They showed the services sector growing 1.9 per cent y-o-y, but shrinking 3.9 per cent from the preceding quarter.

"Considering that the GDP figures would have factored in retail performance, what's left is to see how much consumers spent in March," said OCBC economist Selena Ling, in an interview with The Business Times.

"But it seems that with the February retail figures, the consumption side of the story in economic growth seems to be down in the dumps," she added.

February's retail data undershot economists' predictions by a large margin. The median estimate among 12 of them polled by Bloomberg had expected y-o-y growth to be 3.4 per cent.

Instead, Friday's data painted a picture of a quiet retail scene.

Aside from motor sales, only medical goods and toiletries, and mini-marts and convenience stores, saw increases in year-on-year sales, but growth was small. The former picked up 4.1 per cent and the latter, 0.8 per cent.

Six other categories saw double-digit declines y-o-y, with sales of food and beverage items seeing the steepest decline at 34.7 per cent. Sales of telecommunications apparatus and computers chalked up the second largest decline at 16.6 per cent.

When compared to January, six categories saw better performance. However, aside from motor sales which saw the biggest rise, the other five saw increases of only 0.9-5.2 per cent.

Optical goods and books fell 8.7 per cent fall from January, the largest decline.

Sales of food and beverage services declined 1.9 per cent y-o-y, but rose 0.3 per cent from the previous month.

The weak February figures can be attributed to Chinese New Year taking place early in the month, suggested CIMB economist Song Seng Wun.
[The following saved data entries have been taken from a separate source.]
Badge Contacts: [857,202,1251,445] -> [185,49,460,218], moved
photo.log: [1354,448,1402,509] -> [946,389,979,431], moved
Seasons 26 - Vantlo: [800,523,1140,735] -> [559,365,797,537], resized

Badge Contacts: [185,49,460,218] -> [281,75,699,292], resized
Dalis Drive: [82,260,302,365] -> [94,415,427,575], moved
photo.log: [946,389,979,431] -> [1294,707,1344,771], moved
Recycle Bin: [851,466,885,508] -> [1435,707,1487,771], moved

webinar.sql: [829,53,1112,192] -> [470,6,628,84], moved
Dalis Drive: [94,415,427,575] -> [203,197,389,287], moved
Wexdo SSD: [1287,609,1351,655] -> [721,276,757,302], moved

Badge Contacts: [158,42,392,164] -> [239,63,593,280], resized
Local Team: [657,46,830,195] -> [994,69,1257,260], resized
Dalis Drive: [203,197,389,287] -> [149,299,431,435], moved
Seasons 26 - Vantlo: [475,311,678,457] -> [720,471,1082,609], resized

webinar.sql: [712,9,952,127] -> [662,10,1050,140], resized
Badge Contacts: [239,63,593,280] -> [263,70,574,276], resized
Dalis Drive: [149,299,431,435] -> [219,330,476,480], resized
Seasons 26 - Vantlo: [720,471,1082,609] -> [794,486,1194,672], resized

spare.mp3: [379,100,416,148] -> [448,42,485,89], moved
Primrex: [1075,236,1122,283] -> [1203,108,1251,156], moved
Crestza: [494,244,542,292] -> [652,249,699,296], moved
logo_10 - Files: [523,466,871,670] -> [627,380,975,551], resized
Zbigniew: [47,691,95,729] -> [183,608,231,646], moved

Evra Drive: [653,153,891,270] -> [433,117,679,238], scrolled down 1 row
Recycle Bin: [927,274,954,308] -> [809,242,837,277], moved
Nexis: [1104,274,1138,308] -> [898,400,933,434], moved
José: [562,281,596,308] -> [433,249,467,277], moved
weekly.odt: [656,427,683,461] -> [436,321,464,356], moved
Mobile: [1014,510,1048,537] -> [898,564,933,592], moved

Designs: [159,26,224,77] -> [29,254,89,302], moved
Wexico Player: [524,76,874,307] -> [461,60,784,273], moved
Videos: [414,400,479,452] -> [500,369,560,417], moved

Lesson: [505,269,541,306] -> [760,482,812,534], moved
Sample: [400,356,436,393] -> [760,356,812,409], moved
Highlighting that the festival happened later in February last year, when it saw a year-on-year 15.8 per cent spike in retail sales, it showed how much consumers were spending to prepare for the festival.

"As such, most of the pre-Chinese New Year spending went into January this year," said Mr Song.

Making the retail scene even quieter was possibly the fact that consumers might have left the country during the holiday - evidenced by the fact that sale of discretionary goods and services dipped across the board, said OCBC's Ms Ling.

With February's retail numbers falling in line with advance GDP estimates, economists are not keeping their hopes high for a pickup in consumer spending in the later months of the year to boost the economy.

Mr Song singled out lower demand for electronic gadgets, and services for dining at restaurants, which saw a 6.8 per cent year-on-year fall for its services, saying that economic sentiment is weak now. "It's very cautious spending now," he said. "And with the International Monetary Fund lowering its global growth forecast again, going forward we might see more of the same from consumers."